Контра (Гавряев) - страница 2

Незнакомец, в свою очередь, с нескрываемым испугом смотревший на Владимира, встрепенулся, как будто его ударило током. Видимо этот знахарь таким образом сбросил с себя оцепенение, затем замахал руками и залепетал. Точнее, тщедушный мужичок, с седой, давно немытой головой заговорил нелепой скороговоркой, его визгливый голос, быстрая, сбивчивая речь, свидетельствовали о сильном испуге говорившего. Да и лепетал седовласый эскулап не на русском языке. И как это ни странно, прозвучавший монолог иноземца, спровоцировал волну более сильной боли, вследствие чего, началось судорожное сокращение всего тела. Разразившийся приступ был настолько сильным, мощным, что затрещали удерживающие человека кожаные ремни и само пыточное кресло. С каждой волной, стремящейся выгнуть человеческое тело дугою, мышцы и сухожилия напрягались настолько сильно, что грозили порваться в любое мгновение. Благо, что эта мука продолжалась недолго, и в отличие от классического эпилептического припадка, Кононов помнил каждое мгновение разразившегося ада и только по достижению определённого пика боли, впал в спасительное забытьё.

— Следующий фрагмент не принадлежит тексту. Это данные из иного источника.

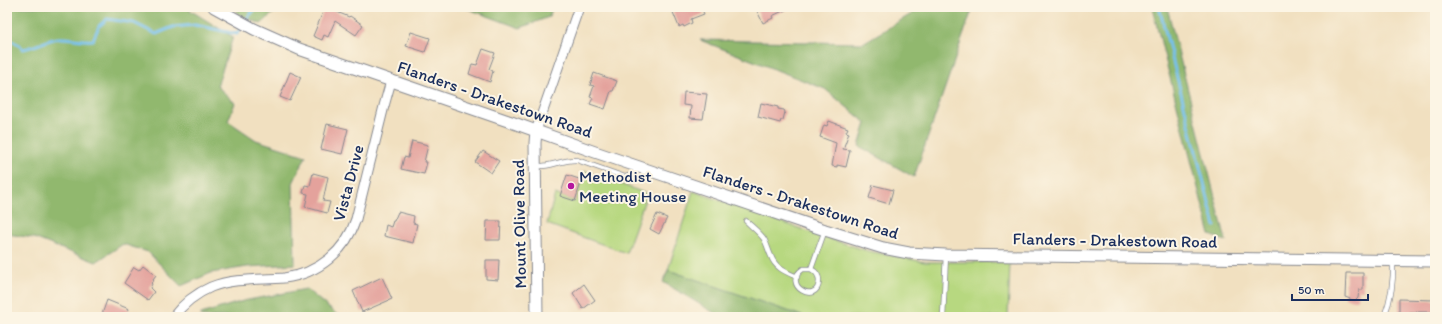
<svg xmlns="http://www.w3.org/2000/svg" width="1442" height="324" font-family="Itim,sans-serif">
  <style>
    .green { fill: #b7d880; stroke: #69846f }
    .forest { fill: #91b86e; stroke: #567466 }
    .lines { fill: none; stroke-linecap: round; stroke-linejoin: round }
    .stream { stroke: #76c1ef; stroke-width: 3 }
    .building { fill: #e4a29c }
    .service-casing { stroke: #86888f; stroke-width: 6 }
    .minor-casing { stroke: #86888f; stroke-width: 11 }
    .tertiary-casing { stroke: #86888f; stroke-width: 13 }
    .service { stroke: #fff; stroke-width: 4.5 }
    .minor { stroke: #fff; stroke-width: 9 }
    .tertiary { stroke: #fff; stroke-width: 11 }
    .poi-dot { fill: #b5179e; stroke: #fcf5e5; stroke-width: 1.5 }
    .labels { text-anchor: middle; stroke-width: 4; stroke-linejoin: round; paint-order: stroke }
    .street-label { font-size: 17px; fill: #1b2f5e; stroke: #fcf5e5 }
    .poi-label { font-size: 17px; fill: #1b2f5e; stroke: #fcf5e5; text-anchor: start }
  </style>
  <rect width="100%" height="100%" fill="#fcf5e5"/>
  <filter id="ink" filterUnits="userSpaceOnUse"><feTurbulence type="fractalNoise" baseFrequency=".025" numOctaves="2"/><feDisplacementMap in="SourceGraphic" scale="8" xChannelSelector="R" yChannelSelector="G"/><feConvolveMatrix kernelMatrix="1 2 1 2 8 2 1 2 1" color-interpolation-filters="sRGB"/></filter>
  <filter id="wash" filterUnits="userSpaceOnUse"><feTurbulence type="fractalNoise" baseFrequency=".012" numOctaves="4" result="noise"/><feDisplacementMap in="SourceGraphic" scale="16" xChannelSelector="R" yChannelSelector="G"/><feGaussianBlur stdDeviation="0.9" result="paint"/><feColorMatrix in="noise" values="0 0 0 0 0 0 0 0 0 0 0 0 0 0 0 0 0 1.4 0 .05"/><feComposite in="paint" operator="in"/></filter>
  <g filter="url(#wash)">
    <rect width="100%" height="100%" fill="#f1e0c0"/>
    <g class="green">
      <polygon points="585,171 647,194 626,253 547,224 555,194 575,201"/>
      <polygon points="693,191 824,237 868,251 925,262 1010,262 1008,317 805,317 668,270"/>
    </g>
    <g class="forest">
      <polygon points="7,7 185,7 233,37 217,86 235,103 228,121 256,140 306,156 293,183 295,264 247,267 211,273 181,286 148,252 123,244 96,262 34,238 7,234"/>
      <polygon points="236,7 280,7 261,24 237,14"/>
      <polygon points="463,7 553,7 549,17 520,28"/>
      <polygon points="923,7 973,7 914,177 859,146 866,123 825,89 700,40 863,43"/>
      <polygon points="1152,7 1167,7 1226,241 1210,235"/>
      <polygon points="668,270 805,317 721,317 663,282"/>
      <polygon points="306,289 340,317 201,317 201,314 243,301"/>
    </g>
    <g class="lines">
      <g class="stream">
        <polyline points="1159,7 1215,226"/>
        <path d="M7 39 18 44 23 49C35 47 49 39 59 38 69 37 80 41 93 40L99 26 107 19 134 23 156 34 173 27 195 25 237 34 248 17 257 7"/>
      </g>
    </g>
    <g id="blocks">
      <g class="building">
        <polygon points="325,7 349,17 350,16 363,25 356,35 335,21 328,37 324,35 322,40 313,36"/>
        <polygon points="680,7 701,7 704,14 691,19 692,23 684,27 683,25 679,27 672,10"/>
        <polygon points="755,7 792,7 772,16 773,18 763,23"/>
        <polygon points="411,32 430,38 425,52 406,46"/>
        <polygon points="483,49 495,53 489,69 493,71 490,82 469,74 472,64 477,65"/>
        <polygon points="290,72 301,77 290,101 280,97"/>
        <polygon points="594,73 617,81 613,91 611,91 605,109 590,104 593,98 590,97 594,86 590,85"/>
        <polygon points="684,92 707,94 703,119 690,118 691,106 683,105"/>
        <polygon points="761,103 778,107 778,109 784,110 785,112 783,120 781,120 780,123 758,117"/>
        <polygon points="829,121 848,128 846,132 849,133 843,149 850,150 846,167 837,165 837,167 832,166 836,143 820,137 824,125 827,126"/>
        <polygon points="327,124 348,129 342,154 321,149"/>
        <polygon points="412,141 428,145 424,162 427,162 424,174 401,169 404,157 408,158"/>
        <polygon points="483,151 499,161 491,173 475,162"/>
        <polygon points="313,173 328,177 323,201 330,202 327,213 305,207 308,194 303,193 305,185 310,186"/>
        <polygon points="567,175 582,180 575,201 560,196"/>
        <polygon points="873,185 893,190 889,204 869,198"/>
        <polygon points="398,212 414,216 413,223 417,224 413,243 384,236 386,225 391,227 393,221 394,221"/>
        <polygon points="657,214 667,218 659,234 650,229"/>
        <polygon points="487,221 501,221 500,240 486,240"/>
        <polygon points="486,260 499,260 498,280 486,279"/>
        <polygon points="143,265 156,275 153,279 154,279 151,283 152,284 150,288 154,292 148,300 124,283 134,267 139,270"/>
        <polygon points="1346,273 1363,273 1363,290 1359,290 1358,298 1356,300 1353,300 1345,297"/>
        <polygon points="382,277 392,299 362,312 353,291"/>
        <polygon points="584,284 595,300 583,309 573,293"/>
        <polygon points="1399,299 1435,300 1435,312 1410,312 1410,313 1399,313"/>
        <polygon points="107,300 129,309 126,317 101,317"/>
      </g>
    </g>
  </g>
  <g filter="url(#ink)">
    <use href="#blocks" fill-opacity="0" stroke="#86888f" stroke-width="1"/>
    <g class="lines">
      <g class="service-casing">
        <g id="service">
          <path d="M535 166C549 168 563 159 577 160L625 177C632 176 635 174 638 167"/>
          <path d="M746 221C752 227 759 232 764 239 767 244 768 250 771 256 775 268 786 272 797 277"/>
          <path d="M811 269C815 271 819 275 819 281 818 306 780 285 803 269H811L825 230"/>
          <polyline points="943,317 946,255"/>
          <path d="M1384 317C1391 299 1394 280 1393 261"/>
        </g>
      </g>
      <g class="minor-casing">
        <g id="minor">
          <polyline points="536,131 579,7"/>
          <path d="M173 317C183 304 197 293 211 287 234 278 260 280 284 278 318 274 346 251 356 219L384 106 391 81"/>
        </g>
      </g>
      <g class="tertiary-casing">
        <g id="tertiary">
          <polyline points="214,7 254,29 299,49 511,122 595,152 825,230 883,248 909,253 946,255 1435,261"/>
          <polyline points="536,131 535,143 537,317"/>
        </g>
      </g>
      <use href="#service" class="service"/>
      <use href="#minor" class="minor"/>
      <use href="#tertiary" class="tertiary"/>
    </g>
  </g>
  <circle class="poi-dot" cx="571" cy="186" r="4"/>
  <g class="labels">
    <g class="street-label">
      <text transform="translate(495 99) rotate(19)" y="6">Flanders - Drakestown Road</text>
      <text transform="translate(348 183) rotate(-75)" y="6">Vista Drive</text>
      <text transform="translate(801 202) rotate(18)" y="6">Flanders - Drakestown Road</text>
      <text transform="translate(519 224) rotate(-91)" y="6">Mount Olive Road</text>
      <text transform="translate(1115 240) rotate(1)" y="6">Flanders - Drakestown Road</text>
    </g>
    <g class="poi-label">
      <text x="579" y="182">Methodist<tspan x="579" dy="20">Meeting House</tspan></text>
    </g>
  </g>
  <rect width="1442" height="324" fill="none" stroke="#fcf5e5" stroke-width="24"/>
  <path d="M1292 294v6h76v-6" fill="none" stroke="#1b2f5e" stroke-width="2"/>
  <text x="1298" y="294" font-size="12" fill="#1b2f5e" stroke="#fcf5e5" stroke-width="3" paint-order="stroke">50 m</text>
</svg>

Точнее сказать, это не было забытьём в классическом понимании этого слова, когда под этим определением подразумевается безмолвная тьма, без каких-либо мыслей; ощущения тела и времени. Здесь же, присутствовал целый калейдоскоп видений, если их так можно назвать. Они чередовались в строгой, неизвестно кем определённой последовательности, сверкали как вспышки стробоскопа, при этом оставались в памяти как воспоминания о чём-то реальном, и весьма длительном по продолжению.

Секундная вспышка и разворачиваются вызванные ею события. В них присутствовала пожилая пара в каких-то старомодных костюмах, которые воспринимались как родители, присутствовали смешливые, миловидные девушки — родные сёстры, старший брат, Виктор, выпускник Павловского военного училища. Вспомнилось, что какой-то курс, а может быть училище, он закончил по первому разряду, вот только что это означало, было непонятно. Так что служил старший из братьев Мосальских-Вельяминовых, пехотным подпоручиком. В этой мешанине, немного обособленно существовал некий дядька Протас, отставной солдат, занимающийся воспитанием своего барчука. Вполне реалистично слышалось его недовольное бурчание, нравоучения, и даже в эти моменты в голосе присутствовали нотки, говорившие о беззаветной преданности своему дитяти.

Полнейшим антиподом этому дядьке, воспринимался невозмутимый учитель англи́йского языка, настоящий уроженец туманного Альбиона, мистер Адиссон. Особенно чётко прорисовывались характерные черты преподавателя, присущие только ему, его немного надменный взгляд серых, холодных как айсберг глаз; невозмутимая маска-лицо, вместо нормальной, человеческой, живой мимики. И как неотъемлемое приложение ко всему этому, короткая, деревянная указка, которая неизменно находилась в руках этого сноба. Та самая, что часто, в самые неожиданные моменты, стучала по столешнице парты, или глухо хлыстала по несчастной спине Митяя — друга по учёбе. Митяй, это младший сын конюха Акима, мальчишку взяли в обучение с одним лишь условием, он, как сверстник Александра, будет всё время находиться рядом с хозяйским отпрыском, а заодно, станет неким подобием мальчика для битья. Впрочем, причём тут подобие? Сын конюха таковым и являлся. Ну, не всё было так плохо, телесные наказания имели место только тогда, когда у преподавателей возникала необходимость за что-либо наказать Александра младшего, не чаще. Вот такие, абсурдные, но при этом, весьма реалистичные галлюцинации зародились в результате судорожного припадка. Просто необъяснимая, сюрреалистичная жуть.